Actions demandées.
a - Recopiez fidèlement le passage de l'entretien sur Raul Castro qui commence par « Justement, la jeunesse » et se poursuit jusqu'à « jours devant elle. ».
b - Selon l'entretien sur Raul Castro, quels services chaque enfant reçoit-il gratuitement dès sa naissance ?
c - Prolongez l'entretien sur Raul Castro en reprenant après sa dernière phrase.

Texte d'étude.
L'arrivée de Raul Castro a-t-elle changé la donne ?
Raul est très différent de Fidel. C'est un militaire, très pragmatique qui n'aime pas les grands discours comme Fidel. Il sait déléguer et contrairement à son frère, qui n'a vécu que pour cette Révolution, Raul a aussi une famille qui lui permet de prendre conscience de certaines attentes de la jeunesse.
Justement, la jeunesse qui n'a pas participé à la Révolution n'est-elle pas en décalage avec ceux qui l'ont vécue ?
Le problème vient de la situation économique de l'île, très tendue. L'embargo américain toujours en cours n'arrange pas les choses. Et comme l'Etat donne tout, c'est vrai que les gens ont tendance à tout attendre de l'Etat. Chaque enfant naît avec l 'éducation et la santé données gratuitement. Mais les jeunes veulent aussi des jeans et des adidas. Cela dit, au sein du parti, on trouve toute la nouvelle génération avec, notamment, de nombreuses femmes. Même sans Castro, la Révolution a de beaux jours devant elle.

Enregistrements extraits
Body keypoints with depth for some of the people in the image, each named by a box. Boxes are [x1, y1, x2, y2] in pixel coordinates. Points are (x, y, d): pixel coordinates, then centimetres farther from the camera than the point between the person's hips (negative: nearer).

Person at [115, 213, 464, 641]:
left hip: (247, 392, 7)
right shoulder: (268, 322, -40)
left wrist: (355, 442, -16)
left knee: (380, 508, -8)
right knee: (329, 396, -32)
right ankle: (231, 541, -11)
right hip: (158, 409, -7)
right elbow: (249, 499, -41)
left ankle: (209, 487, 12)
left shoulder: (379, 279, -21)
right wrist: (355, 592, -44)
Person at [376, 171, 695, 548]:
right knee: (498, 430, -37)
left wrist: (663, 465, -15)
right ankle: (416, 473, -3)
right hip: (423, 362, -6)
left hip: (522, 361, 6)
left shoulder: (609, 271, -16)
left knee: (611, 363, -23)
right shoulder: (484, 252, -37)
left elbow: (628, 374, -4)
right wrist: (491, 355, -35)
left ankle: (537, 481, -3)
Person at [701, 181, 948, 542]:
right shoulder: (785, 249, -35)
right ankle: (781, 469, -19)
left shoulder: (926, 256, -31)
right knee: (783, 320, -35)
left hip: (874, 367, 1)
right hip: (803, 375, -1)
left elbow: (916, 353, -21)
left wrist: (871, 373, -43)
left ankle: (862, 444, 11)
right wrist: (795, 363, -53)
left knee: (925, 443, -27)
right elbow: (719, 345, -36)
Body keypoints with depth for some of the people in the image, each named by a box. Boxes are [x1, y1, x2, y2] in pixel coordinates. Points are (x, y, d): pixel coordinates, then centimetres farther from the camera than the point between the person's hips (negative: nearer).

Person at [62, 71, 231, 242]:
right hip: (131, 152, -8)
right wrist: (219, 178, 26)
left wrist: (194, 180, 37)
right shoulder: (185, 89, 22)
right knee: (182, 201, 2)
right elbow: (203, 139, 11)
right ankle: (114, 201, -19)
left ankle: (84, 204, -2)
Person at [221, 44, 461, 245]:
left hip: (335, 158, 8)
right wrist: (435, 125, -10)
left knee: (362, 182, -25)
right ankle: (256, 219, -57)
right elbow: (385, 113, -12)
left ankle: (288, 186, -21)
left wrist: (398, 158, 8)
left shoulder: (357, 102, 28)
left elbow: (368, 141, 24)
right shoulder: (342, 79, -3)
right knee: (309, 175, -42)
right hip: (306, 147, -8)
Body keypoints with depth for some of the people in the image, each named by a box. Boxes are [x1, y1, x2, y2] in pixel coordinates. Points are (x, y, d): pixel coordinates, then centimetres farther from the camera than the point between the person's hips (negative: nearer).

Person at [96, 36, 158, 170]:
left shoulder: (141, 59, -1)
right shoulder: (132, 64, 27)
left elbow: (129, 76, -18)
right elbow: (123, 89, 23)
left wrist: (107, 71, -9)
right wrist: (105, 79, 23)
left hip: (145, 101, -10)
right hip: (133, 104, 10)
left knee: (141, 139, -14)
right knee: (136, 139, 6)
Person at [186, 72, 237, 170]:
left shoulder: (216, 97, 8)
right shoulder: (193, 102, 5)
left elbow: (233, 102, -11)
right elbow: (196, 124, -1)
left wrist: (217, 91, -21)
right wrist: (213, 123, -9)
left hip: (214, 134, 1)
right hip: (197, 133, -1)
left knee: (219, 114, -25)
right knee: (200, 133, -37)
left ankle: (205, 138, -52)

Résultats de l'exercice.
a -
Justement, la jeunesse qui n'a pas participé à la Révolution n'est-elle pas en décalage avec ceux qui l'ont vécue ?
Le problème vient de la situation économique de l'île, très tendue. L'embargo américain toujours en cours n'arrange pas les choses. Et comme l'Etat donne tout, c'est vrai que les gens ont tendance à tout attendre de l'Etat. Chaque enfant naît avec l 'éducation et la santé données gratuitement. Mais les jeunes veulent aussi des jeans et des adidas. Cela dit, au sein du parti, on trouve toute la nouvelle génération avec, notamment, de nombreuses femmes. Même sans Castro, la Révolution a de beaux jours devant elle.

b - L'éducation et la santé.

c -
Que pensez-vous du problème des prisonniers politiques pointé du doigt par plusieurs ONG ?
Le problème, c'est qu'on ne dit jamais qui sont ces personnes emprisonnées. Beaucoup sont payés par des ambassades étrangères pour contrer la Révolution quand ils ne travaillent pas tout simplement pour les Etats-Unis. On brandit toujours ce sujet sur Cuba sans du tout évoquer la répression, les meurtres, les disparitions et l'insécurité chronique qui sont monnaie courante dans certains pays voisins comme le Honduras, le Guatemala, le Salvador ou encore le Mexique. Etre syndicaliste, prêtre, magistrats ou simplement une femme, dans certains pays d'Amérique latine, c'est être en danger.
La dernière victoire d'Hugo Chavez au Venezuela en fait-elle le nouveau leader en Amérique latine ?
Oui, on peut dire qu'après Castro et Allende, Chavez est devenu vrai leader en Amérique latine. Il a remporté toutes les élections jusqu'à présent. Isolée pendant des années, seule contre les Etats-Unis, Cuba bénéficie aujourd'hui d'un appui incroyable dans la région avec le Venezuela mais aussi la Bolivie, le Nicaragua, etc. Des médecins et des ingénieurs cubains interviennent partout dans le monde. Et l'Amérique latine, c'est vrai, a vraiment pris un tournant.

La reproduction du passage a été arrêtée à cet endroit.